* [WHAT YOU NEED TO DO]: Look below for the line that has "3: (325, 167, 56.31)". Set down the lines from there through the line that has "15: (175, 126, 98.32)", exactly as written.

^^^^^^^^^^^^^^^^

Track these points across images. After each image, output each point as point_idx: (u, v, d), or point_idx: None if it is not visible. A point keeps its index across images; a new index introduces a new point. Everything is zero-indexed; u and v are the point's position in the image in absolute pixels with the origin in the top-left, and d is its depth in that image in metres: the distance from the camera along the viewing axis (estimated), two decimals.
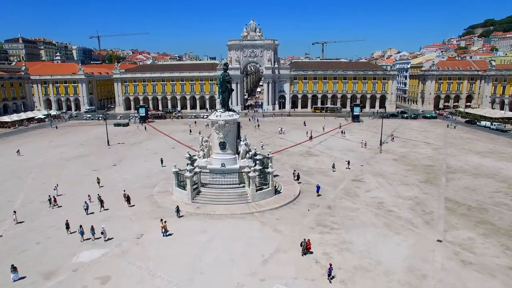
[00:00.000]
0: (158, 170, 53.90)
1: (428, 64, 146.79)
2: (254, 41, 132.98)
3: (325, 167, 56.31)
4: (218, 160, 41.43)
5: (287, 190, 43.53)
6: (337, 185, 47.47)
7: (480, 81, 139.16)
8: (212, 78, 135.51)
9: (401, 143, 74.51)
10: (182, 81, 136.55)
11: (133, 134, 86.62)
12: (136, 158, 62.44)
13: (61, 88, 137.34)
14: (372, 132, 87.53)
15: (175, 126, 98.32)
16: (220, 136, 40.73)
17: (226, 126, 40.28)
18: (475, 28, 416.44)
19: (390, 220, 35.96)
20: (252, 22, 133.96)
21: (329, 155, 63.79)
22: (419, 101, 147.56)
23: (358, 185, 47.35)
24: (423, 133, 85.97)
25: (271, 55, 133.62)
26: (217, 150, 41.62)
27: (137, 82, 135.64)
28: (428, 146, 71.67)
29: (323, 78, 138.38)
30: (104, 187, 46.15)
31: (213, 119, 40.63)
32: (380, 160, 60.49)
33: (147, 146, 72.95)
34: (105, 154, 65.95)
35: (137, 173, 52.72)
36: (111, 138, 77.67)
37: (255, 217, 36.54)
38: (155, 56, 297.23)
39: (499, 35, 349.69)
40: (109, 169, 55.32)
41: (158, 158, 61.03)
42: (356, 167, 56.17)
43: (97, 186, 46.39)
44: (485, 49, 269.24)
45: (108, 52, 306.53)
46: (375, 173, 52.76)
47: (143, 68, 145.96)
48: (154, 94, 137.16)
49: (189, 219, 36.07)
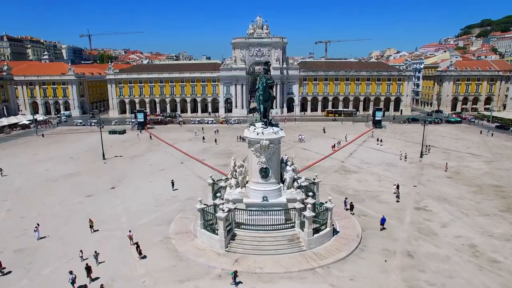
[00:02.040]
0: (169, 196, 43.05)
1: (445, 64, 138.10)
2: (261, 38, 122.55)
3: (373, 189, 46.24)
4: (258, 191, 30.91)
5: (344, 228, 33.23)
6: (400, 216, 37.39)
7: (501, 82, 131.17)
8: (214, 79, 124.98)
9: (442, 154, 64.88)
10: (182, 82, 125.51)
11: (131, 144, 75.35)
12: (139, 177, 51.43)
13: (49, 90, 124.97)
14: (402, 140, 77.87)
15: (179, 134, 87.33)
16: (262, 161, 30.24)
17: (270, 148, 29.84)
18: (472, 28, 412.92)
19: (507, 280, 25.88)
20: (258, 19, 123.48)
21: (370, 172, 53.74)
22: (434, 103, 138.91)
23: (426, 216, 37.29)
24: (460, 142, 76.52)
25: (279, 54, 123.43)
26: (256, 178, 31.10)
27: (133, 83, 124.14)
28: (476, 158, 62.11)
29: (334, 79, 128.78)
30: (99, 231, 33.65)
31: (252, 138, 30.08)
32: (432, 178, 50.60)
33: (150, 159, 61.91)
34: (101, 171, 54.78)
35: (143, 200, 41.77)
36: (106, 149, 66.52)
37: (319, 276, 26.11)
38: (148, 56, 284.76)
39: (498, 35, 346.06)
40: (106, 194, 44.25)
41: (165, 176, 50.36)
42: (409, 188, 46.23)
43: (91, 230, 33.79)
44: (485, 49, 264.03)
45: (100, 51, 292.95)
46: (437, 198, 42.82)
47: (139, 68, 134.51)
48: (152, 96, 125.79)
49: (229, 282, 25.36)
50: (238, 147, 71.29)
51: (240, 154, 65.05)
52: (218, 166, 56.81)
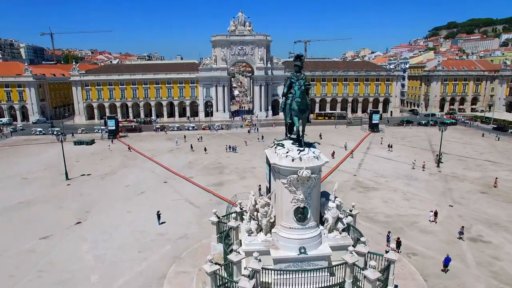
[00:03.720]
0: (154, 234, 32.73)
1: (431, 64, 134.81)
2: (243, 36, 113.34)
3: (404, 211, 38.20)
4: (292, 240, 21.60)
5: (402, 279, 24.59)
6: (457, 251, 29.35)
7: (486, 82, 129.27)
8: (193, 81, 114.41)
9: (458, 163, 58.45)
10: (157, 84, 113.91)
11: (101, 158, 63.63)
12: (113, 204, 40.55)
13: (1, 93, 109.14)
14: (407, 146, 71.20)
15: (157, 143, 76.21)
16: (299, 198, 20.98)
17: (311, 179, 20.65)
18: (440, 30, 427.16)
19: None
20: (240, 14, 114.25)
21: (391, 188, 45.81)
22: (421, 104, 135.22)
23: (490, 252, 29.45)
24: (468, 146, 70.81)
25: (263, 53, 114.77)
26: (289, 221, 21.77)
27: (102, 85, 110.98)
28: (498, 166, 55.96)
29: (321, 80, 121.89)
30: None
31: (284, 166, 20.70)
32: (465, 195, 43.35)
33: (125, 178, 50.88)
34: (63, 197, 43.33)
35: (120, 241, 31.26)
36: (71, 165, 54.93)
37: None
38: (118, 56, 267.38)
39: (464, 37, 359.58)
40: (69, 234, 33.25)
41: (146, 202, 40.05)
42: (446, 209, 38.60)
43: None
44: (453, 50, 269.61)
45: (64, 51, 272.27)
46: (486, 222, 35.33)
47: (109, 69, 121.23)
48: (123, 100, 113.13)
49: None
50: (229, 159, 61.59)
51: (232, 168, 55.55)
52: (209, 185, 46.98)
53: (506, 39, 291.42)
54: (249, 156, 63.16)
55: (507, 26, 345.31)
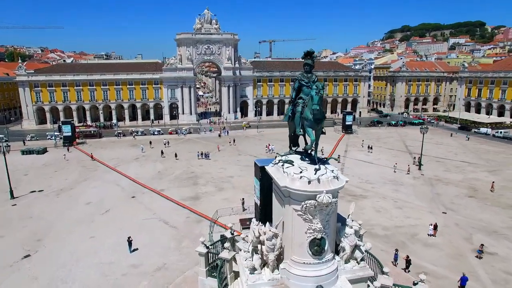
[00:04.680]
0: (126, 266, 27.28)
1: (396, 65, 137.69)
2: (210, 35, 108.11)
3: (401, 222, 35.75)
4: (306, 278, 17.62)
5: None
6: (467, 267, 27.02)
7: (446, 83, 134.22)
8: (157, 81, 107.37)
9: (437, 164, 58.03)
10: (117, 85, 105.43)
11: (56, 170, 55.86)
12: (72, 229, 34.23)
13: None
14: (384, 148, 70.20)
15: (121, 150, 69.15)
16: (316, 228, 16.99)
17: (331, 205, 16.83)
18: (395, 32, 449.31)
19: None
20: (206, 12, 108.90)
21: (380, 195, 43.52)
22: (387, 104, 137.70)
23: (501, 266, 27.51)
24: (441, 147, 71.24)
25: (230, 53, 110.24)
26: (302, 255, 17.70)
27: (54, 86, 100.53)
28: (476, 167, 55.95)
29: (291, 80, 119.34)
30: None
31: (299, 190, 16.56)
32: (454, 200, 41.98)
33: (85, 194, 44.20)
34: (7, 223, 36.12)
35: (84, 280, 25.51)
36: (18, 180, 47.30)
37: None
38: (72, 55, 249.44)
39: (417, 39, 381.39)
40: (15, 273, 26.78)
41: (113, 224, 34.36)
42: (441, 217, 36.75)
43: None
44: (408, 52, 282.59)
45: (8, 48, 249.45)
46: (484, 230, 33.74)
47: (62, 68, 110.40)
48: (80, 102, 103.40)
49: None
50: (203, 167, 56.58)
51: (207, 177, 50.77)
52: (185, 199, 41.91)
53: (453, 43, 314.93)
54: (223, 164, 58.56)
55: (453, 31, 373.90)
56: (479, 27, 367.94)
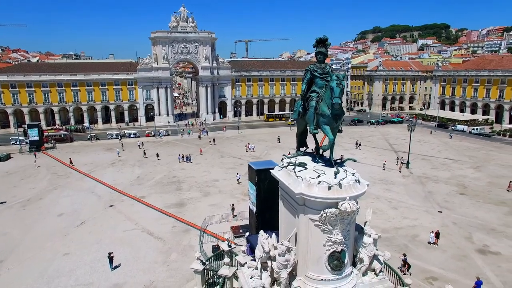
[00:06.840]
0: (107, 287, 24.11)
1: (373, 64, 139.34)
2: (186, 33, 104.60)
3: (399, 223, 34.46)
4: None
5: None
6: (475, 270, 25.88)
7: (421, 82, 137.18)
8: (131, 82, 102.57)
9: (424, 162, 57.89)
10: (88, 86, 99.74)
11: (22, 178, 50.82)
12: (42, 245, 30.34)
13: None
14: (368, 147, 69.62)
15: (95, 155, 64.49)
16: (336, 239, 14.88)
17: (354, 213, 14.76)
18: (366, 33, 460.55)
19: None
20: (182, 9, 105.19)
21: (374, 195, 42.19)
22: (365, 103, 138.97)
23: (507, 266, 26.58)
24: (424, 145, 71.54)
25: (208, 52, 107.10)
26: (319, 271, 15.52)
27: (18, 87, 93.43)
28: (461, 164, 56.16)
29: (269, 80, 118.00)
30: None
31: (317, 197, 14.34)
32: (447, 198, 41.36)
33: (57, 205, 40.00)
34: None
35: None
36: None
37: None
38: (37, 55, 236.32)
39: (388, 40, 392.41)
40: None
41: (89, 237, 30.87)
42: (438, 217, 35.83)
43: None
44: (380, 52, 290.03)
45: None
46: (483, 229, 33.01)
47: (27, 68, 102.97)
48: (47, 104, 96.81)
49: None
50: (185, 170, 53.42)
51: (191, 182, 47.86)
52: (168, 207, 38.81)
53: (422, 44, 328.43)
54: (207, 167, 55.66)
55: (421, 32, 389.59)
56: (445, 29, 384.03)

^^^^^^^^^^^^^^^^

* [WRITTEN ANSWER]:
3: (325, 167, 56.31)
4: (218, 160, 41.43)
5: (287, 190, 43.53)
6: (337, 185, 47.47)
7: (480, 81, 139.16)
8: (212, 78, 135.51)
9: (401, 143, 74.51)
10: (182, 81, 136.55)
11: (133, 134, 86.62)
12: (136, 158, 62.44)
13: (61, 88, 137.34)
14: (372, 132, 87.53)
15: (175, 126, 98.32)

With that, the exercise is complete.